*** Opening of Passage provided ***

Basic Internet Principles

This page reviews the central concepts of software on the Internet. It briefly explains:


TCP/IP

The Internet is the network that connects computers all over the world. It works according to a set of agreed-upon protocols. TCP (Transmission Control Protocol) and IP(Internet Protocol) are the most commonly-used protocols for using the Internet. (But there are others at lower levels.) The combination is simply known as TCP/IP.

The Internet is a packet switching system. Any message is broken into packets that are transmitted independently across the interment (sometime by different routes). These packets are called datagrams. The route chosen for each datagram depends on the traffic at any point in time. Each datagram has a header of between 20 and 60 bytes, followed by the payload of up to 65,515 bytes of data. The header consists of, amongst other data:

  1. The version number of the protocol in use
  2. The IP address of the sender (or source, or origin)
  3. The IP address of recipient (or destination)

TCP breaks down a message into packets. At the destination, it re-assembles packets into messages. It attaches a checksum to each packet. If the checksum doesn't match the computed checksum at the destination, the packet is re-transmitted. Thus TCP ensures reliable transmission of information. In summary, TCP:

  1. Provides re-transmission of lost data
  2. Ensures delivery of data in the correct order

Exercise: Suggest some typical causes for lost or damaged data transmission

IP is concerned with routing. IP attaches the address of the destination of each packet. IP ensures that packets get to the right place.

TCP is the higher-level protocol that uses the lower-level IP.

When an application is written, the general principle is to use the highest level protocol that you can, provided that it provides the functionality and performance that is required. Many applications can be written using TCP/IP. For example, a Web browser can be written in Java using only URLs, without any explicit mention of sockets.

On each machine an application program makes calls on procedures in the transport layer (normally TCP). In turn the transport layer makes calls on the Internet layer (normally IP). In turn the Internet layer makes calls on the physical layer, which is different depending on the technology of the communication link.

At the destination machine, information is passed up through the layers to the application program. Each application program acts as if it is communicating directly with the application on another machine. The lower levels of the communication software and hardware are invisible.

This four-layer model is sufficient for understanding Internet software. But there are other models that use a different number of layers, like the ISO seven-layer model.

*** Close of Passage provided ***
*** Opening of Data ***

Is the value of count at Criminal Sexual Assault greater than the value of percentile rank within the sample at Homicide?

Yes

*** Close of Data ***
*** Opening of Data ***

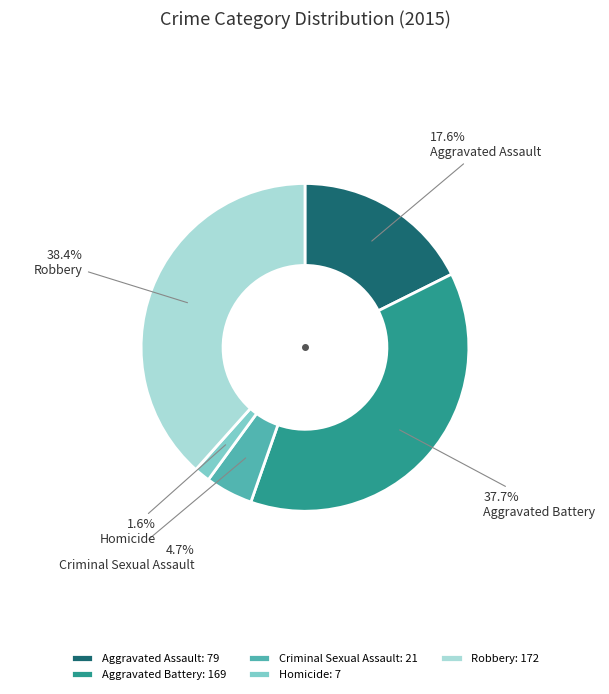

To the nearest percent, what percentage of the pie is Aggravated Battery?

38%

*** Close of Data ***
*** Opening of Data ***

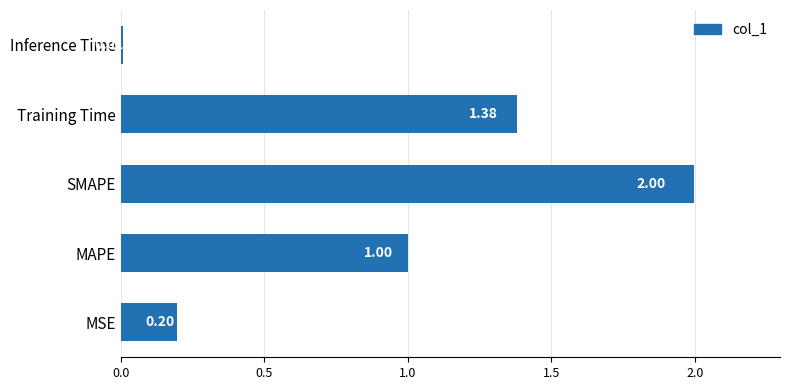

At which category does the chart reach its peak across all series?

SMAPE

*** Close of Data ***

- **Task 1**:
How would you render this sentence from the Internet principles page in Spanish: "At the destination machine, information is passed up through the layers to the application program."?
- **Task 2**:
Can you quote the Internet principles page word for word, from "IP is concerned" up to and including "the communication link."?

- **Problem solution 1**:
En la máquina de destino, la información se transmite hacia arriba a través de las capas hasta el programa de aplicación.

- **Problem solution 2**:
IP is concerned with routing. IP attaches the address of the destination of each packet. IP ensures that packets get to the right place.

TCP is the higher-level protocol that uses the lower-level IP.

When an application is written, the general principle is to use the highest level protocol that you can, provided that it provides the functionality and performance that is required. Many applications can be written using TCP/IP. For example, a Web browser can be written in Java using only URLs, without any explicit mention of sockets.

On each machine an application program makes calls on procedures in the transport layer (normally TCP). In turn the transport layer makes calls on the Internet layer (normally IP). In turn the Internet layer makes calls on the physical layer, which is different depending on the technology of the communication link.